I am not a truther, but I have some sympathy for them. It is hard to understand how the World Trade Center buildings collapsed, and it would be much easier if demolition were involved. I personally can't believe that the buildings were demolished, but I also don't really understand the mechanics of their progressive collapse.
Perhaps it's some kind of intellectual arrogance, but I feel I should be able to understand this. I think that my grasp of physics is strong enough that I should be able to study the topic and arrive at an understanding within a reasonable amount of time. I started wondering about it in earnest in 2005 and I don't think 15 years is a "reasonable" time frame. It should be possible for someone of my intelligence and discipline to satisfy their curiosity.
It is sometimes implied that I'm simply being disingenuous about this. Some have suggested outright that I'm not really "asking questions" but trying push what are actually my truther views. That is, they believe that I think I do understand how the buildings collapsed because I think they were demolished. Others have suggested that my persistent inability to understand is the result of my unwillingness to learn. In all these years, they imagine, I haven't really made an effort to understand the NIST report and related literature.
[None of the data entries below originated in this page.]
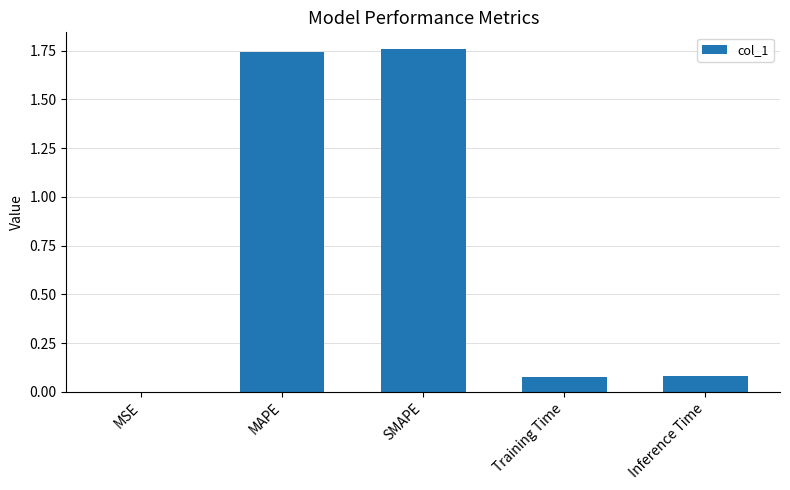

Between Training Time and MSE, which is larger?

Training Time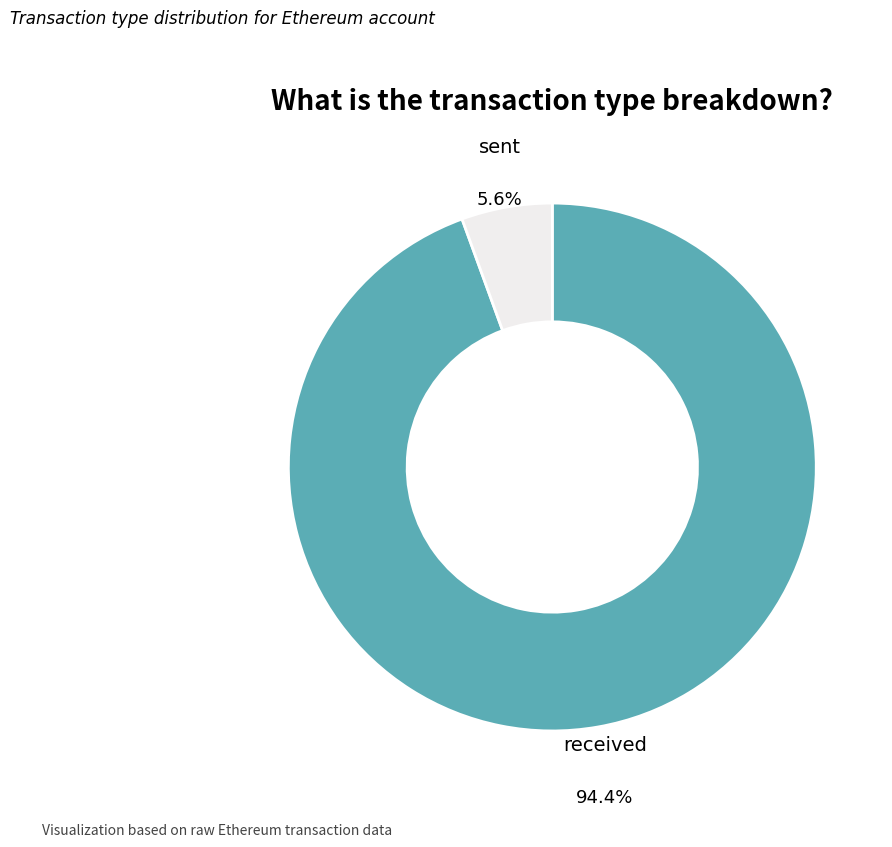

Rank the categories by value from lowest to highest.

sent, received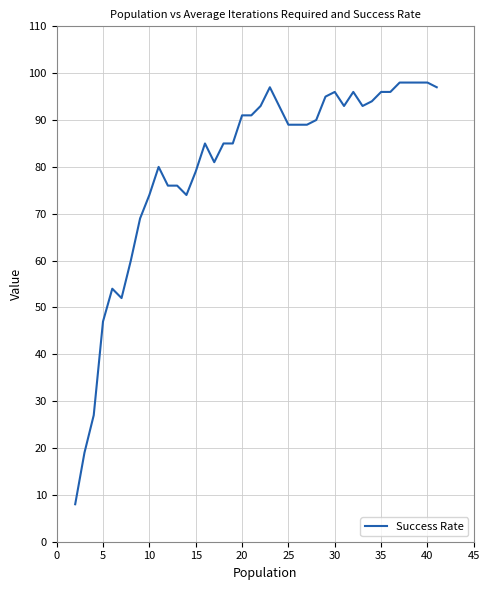

What is the difference between the maximum and minimum values?

90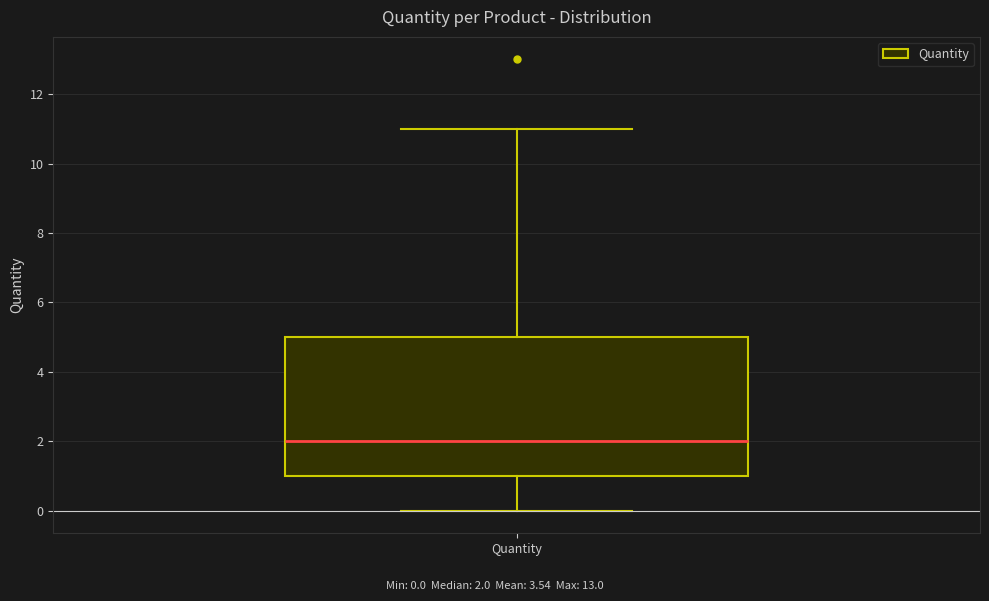

Where does the lower whisker of the box for Quantity end on the y-axis? The values are not printed on the chart, so give them approximately, as read against the axis.

0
I'm not going to try to persuade anyone of my sincerity, but I do have a question that I think it would be reasonable to ask even if I were a truther. How much research does one have to do before one can take a position on how the WTC collapsed? And does it matter which position one takes? Presumably, members of the general public who think the buildings collapsed "naturally" (given the damage from the planes and the fires) are entitled to do so without further research? (But consider: how do we feel about people who think they collapsed because the fires melted the cores?)
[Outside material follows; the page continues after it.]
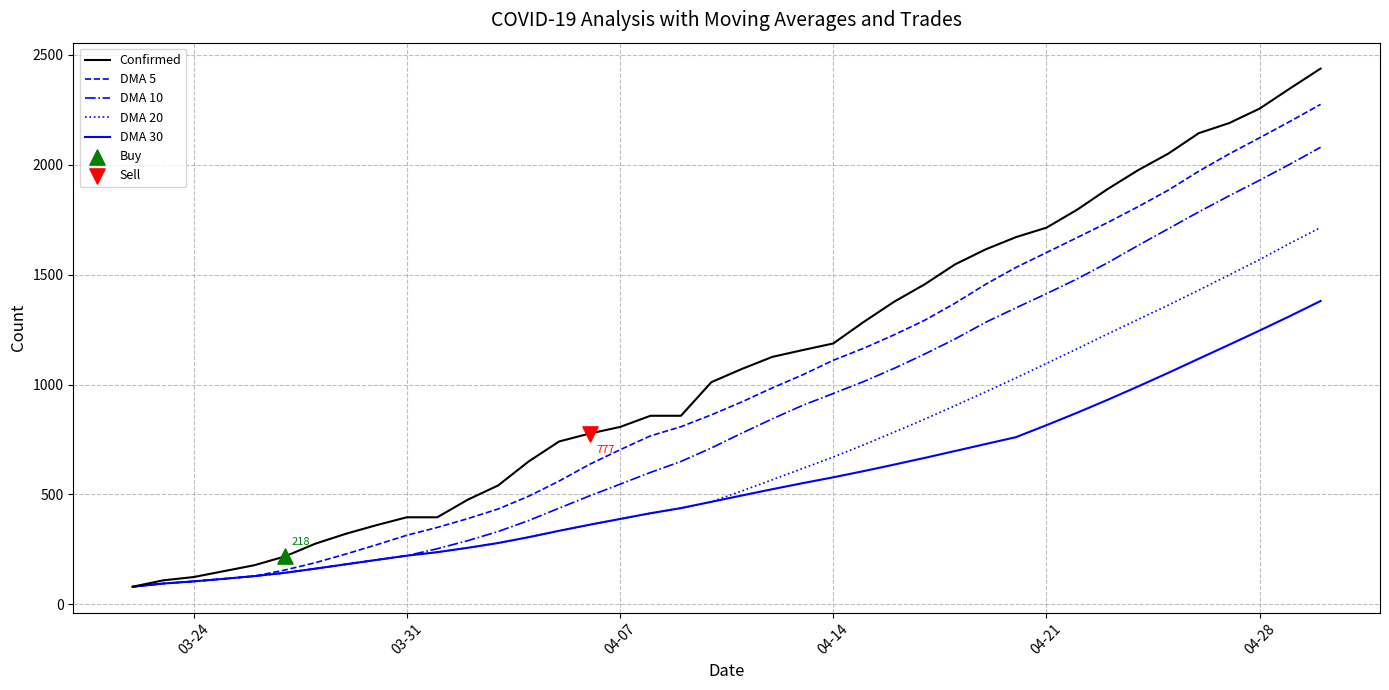

Which series has the widest spread of values?

Confirmed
But what does it take for you to respect someone who, for the time being, finds contolled demolition more plausible than gravity-driven progressive collase? Is there a stage of someone's research where you would grant that their position is reasonable given how far they've gotten? And how long should it take for them to reach your level of understanding (of ROOSD, for example) and you'd now insist that they change their mind about controlled demolition?
I don't want to pin this on anyone in particular (I hope we can all agree that these issues come up in discussion threads here all the time), but I was spurred to write this post by a passing remark from @Jeffrey Orling on another thread.
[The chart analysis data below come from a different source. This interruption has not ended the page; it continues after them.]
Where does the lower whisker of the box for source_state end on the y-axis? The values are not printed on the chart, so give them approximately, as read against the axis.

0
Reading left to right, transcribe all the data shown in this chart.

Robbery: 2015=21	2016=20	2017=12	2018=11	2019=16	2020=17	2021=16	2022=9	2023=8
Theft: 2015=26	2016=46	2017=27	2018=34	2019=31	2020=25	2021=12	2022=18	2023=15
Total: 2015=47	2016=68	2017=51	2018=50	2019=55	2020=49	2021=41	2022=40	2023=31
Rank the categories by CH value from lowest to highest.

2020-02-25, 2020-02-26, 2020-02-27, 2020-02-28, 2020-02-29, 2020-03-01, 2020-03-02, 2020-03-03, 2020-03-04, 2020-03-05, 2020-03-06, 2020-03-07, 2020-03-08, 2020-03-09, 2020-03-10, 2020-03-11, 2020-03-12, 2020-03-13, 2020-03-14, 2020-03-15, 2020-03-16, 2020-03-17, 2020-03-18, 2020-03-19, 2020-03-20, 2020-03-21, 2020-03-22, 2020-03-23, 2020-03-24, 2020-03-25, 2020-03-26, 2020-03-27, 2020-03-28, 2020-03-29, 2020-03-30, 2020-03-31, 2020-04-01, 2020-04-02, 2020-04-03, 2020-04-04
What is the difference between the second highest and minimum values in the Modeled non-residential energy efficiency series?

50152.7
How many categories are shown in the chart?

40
Consider one last thing. If @econ41 is right (here, for example) then in order to understand how the towers actually collapsed you have to understand exactly how the Wikipedia article gets it wrong. That seems to be a pretty high research standard to set. And it seems to provide at least some provisional ground on which truthers and debunkers can have a civil discussion about what is known and not known about what happened to those tragic structures.
Perhaps it's some kind of intellectual arrogance, but I feel I should be able to understand this. I think that my grasp of physics is strong enough that I should be able to study the topic and arrive at an understanding within a reasonable amount of time. I started wondering about it in earnest in 2005 and I don't think 15 years is a "reasonable" time frame. It should be possible for someone of my intelligence and discipline to satisfy their curiosity.
It is sometimes implied that I'm simply being disingenuous about this. Some have suggested outright that I'm not really "asking questions" but trying push what are actually my truther views. That is, they believe that I think I do understand how the buildings collapsed because I think they were demolished. Others have suggested that my persistent inability to understand is the result of my unwillingness to learn. In all these years, they imagine, I haven't really made an effort to understand the NIST report and related literature.
I'm not going to try to persuade anyone of my sincerity, but I do have a question that I think it would be reasonable to ask even if I were a truther. How much research does one have to do before one can take a position on how the WTC collapsed? And does it matter which position one takes? Presumably, members of the general public who think the buildings collapsed "naturally" (given the damage from the planes and the fires) are entitled to do so without further research? (But consider: how do we feel about people who think they collapsed because the fires melted the cores?)
But what does it take for you to respect someone who, for the time being, finds contolled demolition more plausible than gravity-driven progressive collase? Is there a stage of someone's research where you would grant that their position is reasonable given how far they've gotten? And how long should it take for them to reach your level of understanding (of ROOSD, for example) and you'd now insist that they change their mind about controlled demolition?
I don't want to pin this on anyone in particular (I hope we can all agree that these issues come up in discussion threads here all the time), but I was spurred to write this post by a passing remark from @Jeffrey Orling on another thread.
Which may have been related to a comment @Mendel made to me:
What I hope to discuss in this thread is whether a reasonable, respectable position for skepticism about "the official story" of the WTC collapses can be constructed, at least temporarilly, and what a discussion with a truther who takes that position might look like.
Consider one last thing. If @econ41 is right (here, for example) then in order to understand how the towers actually collapsed you have to understand exactly how the Wikipedia article gets it wrong. That seems to be a pretty high research standard to set. And it seems to provide at least some provisional ground on which truthers and debunkers can have a civil discussion about what is known and not known about what happened to those tragic structures.